QUOTED PASSAGE:
■ ■ ■
Welcoming our new Outrechy interns

Hello everyone :slight_smile: We’ve just started an amazing new round of Outreachy internships. Outreachy is a non-profit organization providing a structure for people underrepresented in open-source to do 3 months long internships in an open-source community. In the OCaml community, this Outreachy round, we’ve come up with four internship projects from different contexts. For three of them, we are fortunate to now have the following highly dedicated and enthusiastic interns working and being actively engaged in them:

  • @Seun is working on implementing a dark mode on ocaml.org. The project idea is to implement a dark theme for the website, and to choose a dark or light theme on the website based on the system preferences of the user.
    Mentors: @SaySayo and @punchagan
  • @fay is working on ocaml-joy, a creative coding library to draw geometric objects in OCaml. This is inspired by the python library of the same name. Joy offers the ability to draw simple shapes, perform transformations on them, and compose those transformations. This will be a great tool for teaching programming as well as creating art in a functional way.
■ ■ ■
PROVIDED INFORMATION:
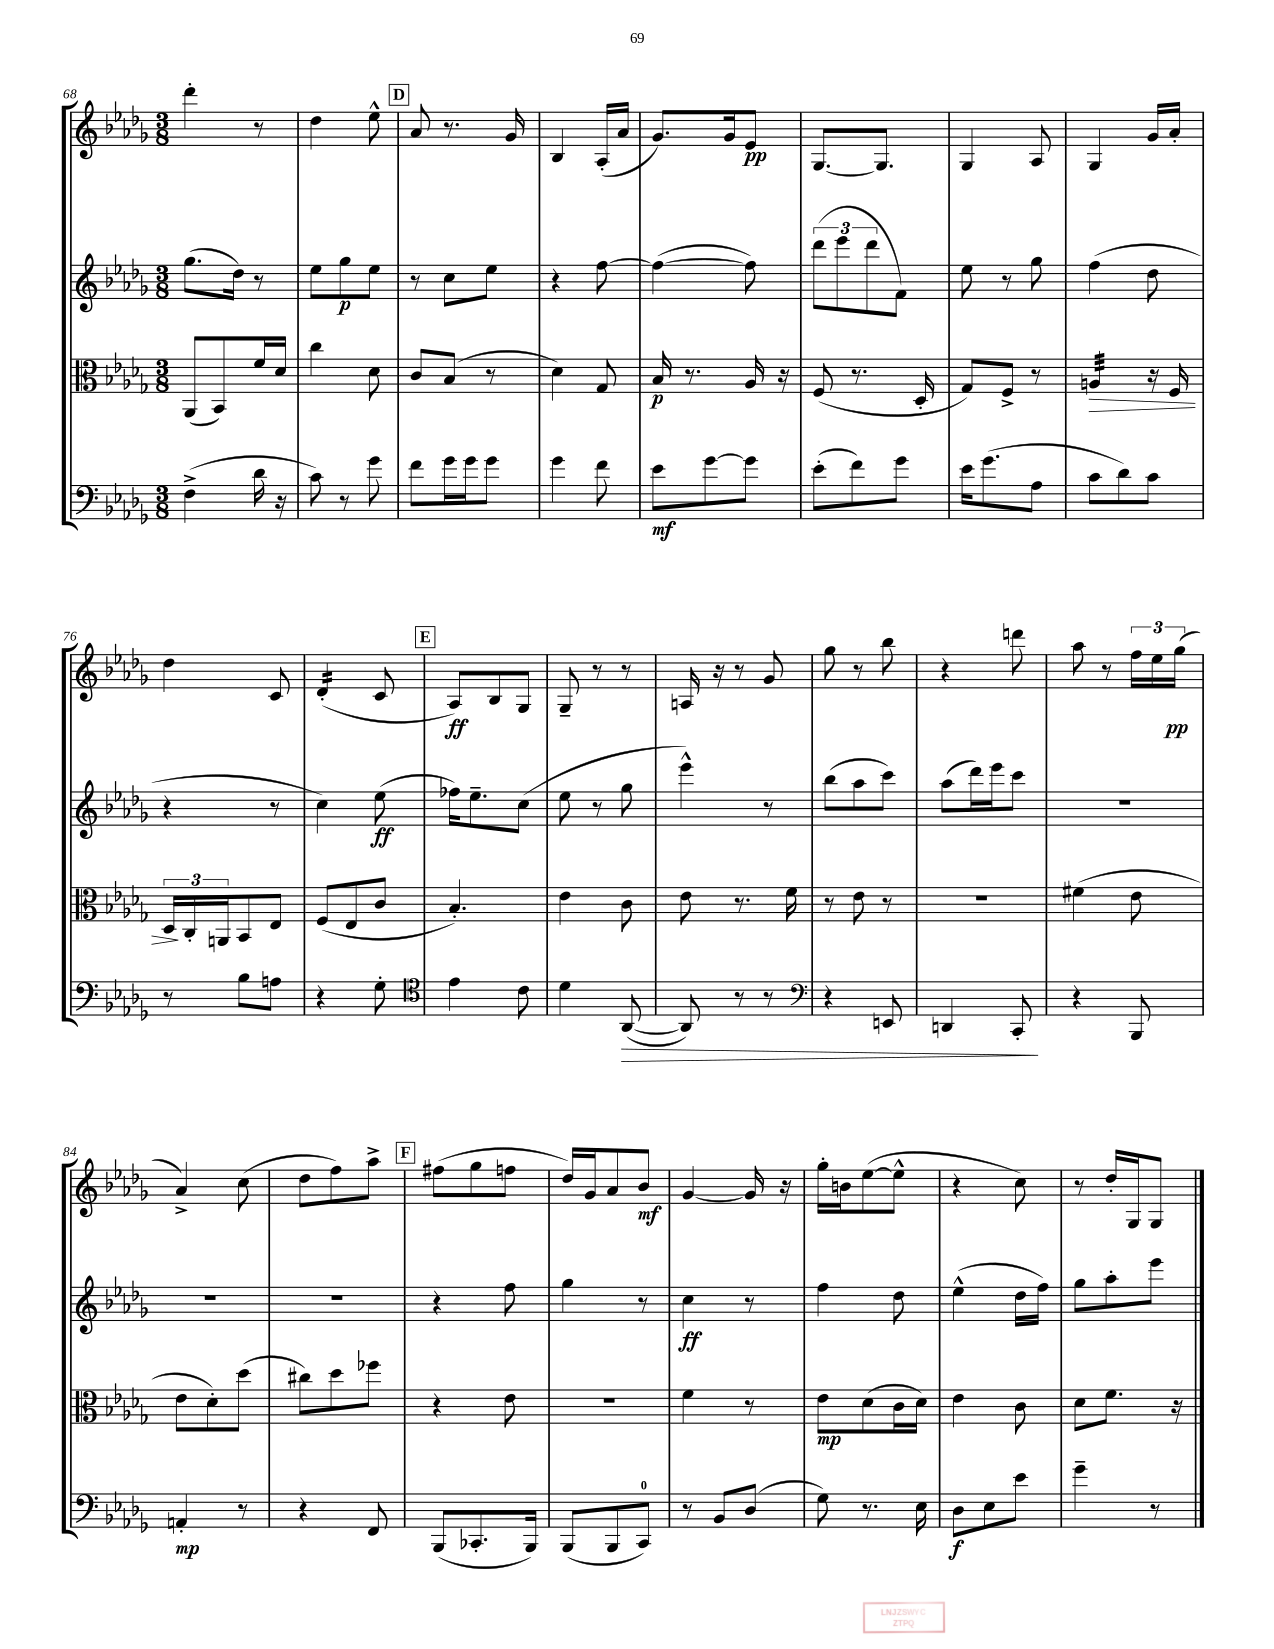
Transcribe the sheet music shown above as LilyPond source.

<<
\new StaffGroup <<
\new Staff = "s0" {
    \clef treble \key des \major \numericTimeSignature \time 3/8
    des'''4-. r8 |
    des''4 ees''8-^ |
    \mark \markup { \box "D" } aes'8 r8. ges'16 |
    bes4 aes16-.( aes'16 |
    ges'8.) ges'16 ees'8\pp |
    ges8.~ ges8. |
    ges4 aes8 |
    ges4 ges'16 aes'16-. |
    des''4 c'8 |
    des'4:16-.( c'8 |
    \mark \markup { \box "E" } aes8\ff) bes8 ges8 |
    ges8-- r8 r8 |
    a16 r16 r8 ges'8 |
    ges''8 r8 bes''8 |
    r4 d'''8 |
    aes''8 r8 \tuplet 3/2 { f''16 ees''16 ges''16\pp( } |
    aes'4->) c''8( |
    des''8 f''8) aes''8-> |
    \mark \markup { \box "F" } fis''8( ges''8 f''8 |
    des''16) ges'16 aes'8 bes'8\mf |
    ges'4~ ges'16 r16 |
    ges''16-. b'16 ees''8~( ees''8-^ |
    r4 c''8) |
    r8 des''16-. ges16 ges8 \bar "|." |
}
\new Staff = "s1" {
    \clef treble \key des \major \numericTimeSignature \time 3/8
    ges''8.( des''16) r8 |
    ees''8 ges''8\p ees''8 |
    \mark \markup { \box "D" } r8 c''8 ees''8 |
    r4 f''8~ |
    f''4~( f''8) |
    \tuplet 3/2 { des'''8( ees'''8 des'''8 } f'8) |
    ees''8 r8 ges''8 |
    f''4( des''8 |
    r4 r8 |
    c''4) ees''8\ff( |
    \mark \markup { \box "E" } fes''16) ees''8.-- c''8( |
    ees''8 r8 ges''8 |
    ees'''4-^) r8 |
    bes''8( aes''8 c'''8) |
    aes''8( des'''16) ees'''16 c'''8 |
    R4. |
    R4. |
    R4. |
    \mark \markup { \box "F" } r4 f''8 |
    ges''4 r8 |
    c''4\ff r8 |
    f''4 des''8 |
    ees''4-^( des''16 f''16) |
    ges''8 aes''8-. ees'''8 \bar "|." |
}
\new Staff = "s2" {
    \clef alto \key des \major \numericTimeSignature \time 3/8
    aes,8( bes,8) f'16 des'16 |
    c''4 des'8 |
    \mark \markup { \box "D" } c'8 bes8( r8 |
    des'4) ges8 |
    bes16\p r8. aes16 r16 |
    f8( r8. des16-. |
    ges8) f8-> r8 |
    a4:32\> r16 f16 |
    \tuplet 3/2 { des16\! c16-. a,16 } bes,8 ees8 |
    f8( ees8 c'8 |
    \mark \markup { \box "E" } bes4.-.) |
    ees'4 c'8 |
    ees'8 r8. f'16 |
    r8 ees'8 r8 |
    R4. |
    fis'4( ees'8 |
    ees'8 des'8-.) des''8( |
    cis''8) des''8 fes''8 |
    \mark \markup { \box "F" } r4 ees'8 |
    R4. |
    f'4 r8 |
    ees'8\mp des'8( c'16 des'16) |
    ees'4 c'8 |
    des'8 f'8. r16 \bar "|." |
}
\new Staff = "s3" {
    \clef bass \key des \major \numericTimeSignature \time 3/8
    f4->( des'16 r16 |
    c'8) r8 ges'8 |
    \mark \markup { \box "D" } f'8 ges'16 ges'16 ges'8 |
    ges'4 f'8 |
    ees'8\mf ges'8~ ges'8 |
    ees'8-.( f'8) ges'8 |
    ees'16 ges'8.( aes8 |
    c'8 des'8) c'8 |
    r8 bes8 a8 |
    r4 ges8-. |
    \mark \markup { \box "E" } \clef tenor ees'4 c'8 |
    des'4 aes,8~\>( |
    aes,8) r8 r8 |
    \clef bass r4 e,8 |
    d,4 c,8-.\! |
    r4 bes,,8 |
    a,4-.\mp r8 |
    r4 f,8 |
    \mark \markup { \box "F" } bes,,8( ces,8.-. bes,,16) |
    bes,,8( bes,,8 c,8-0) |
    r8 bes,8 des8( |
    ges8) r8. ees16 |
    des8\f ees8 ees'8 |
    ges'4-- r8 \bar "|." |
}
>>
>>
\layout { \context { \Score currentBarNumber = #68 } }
■ ■ ■
EXERCISE TASKS:
1. Copy the Outreachy internship announcement word for word, from "Hello everyone :slight_smile: We’ve" up to and including "of the user.".
2. Answer these questions about the Outreachy internship announcement:
(a) How long are the internships that Outreachy provides?
(b) Who are the mentors for the dark mode project on ocaml.org?
(c) What inspired ocaml-joy?
3. Continue the Outreachy internship announcement from the point where it stops.

ANSWERS FOR THIS EXERCISE:
1.
Hello everyone :slight_smile: We’ve just started an amazing new round of Outreachy internships. Outreachy is a non-profit organization providing a structure for people underrepresented in open-source to do 3 months long internships in an open-source community. In the OCaml community, this Outreachy round, we’ve come up with four internship projects from different contexts. For three of them, we are fortunate to now have the following highly dedicated and enthusiastic interns working and being actively engaged in them:

  • @Seun is working on implementing a dark mode on ocaml.org. The project idea is to implement a dark theme for the website, and to choose a dark or light theme on the website based on the system preferences of the user.

2.
(a) 3 months.
(b) @SaySayo and @punchagan.
(c) The Python library of the same name.

3.
    Mentors: @nikochiko and @sudha
  • @idara_nabuk is working on improving the GUI experience in OCaml. This has been inspired by Rust’s Are We GUI Yet?, and aims at doing a survey of the GUI libraries, writing documentation, tutorials and examples to benefit the community and make OCaml more GUI-friendly.
    Mentors: @gpetiot and @moazzammoriani
  • Unfortunately no intern was selected for the OCaml R*-tree project this round, but lots of great features, examples and tests were added during the contribution period.

It’s very gratifying to work as mentors and organizers on those projects and to see both the interns and the projects grow every day. As to who we are: We’re a mixed group of OCaml enthusiasts, some of whom work at Tarides and others don’t. Tarides has been letting employees be engaged in Outreachy internships and do other diversity and/or mentoring work as part of our job for a while now! And since last Outreachy round, the Tarides-external mentors are funded for their mentor efforts from Jane Street and Tarides. We appreciate both a lot!

Please, welcome @Seun, @fay and @idara_nabuk to the community!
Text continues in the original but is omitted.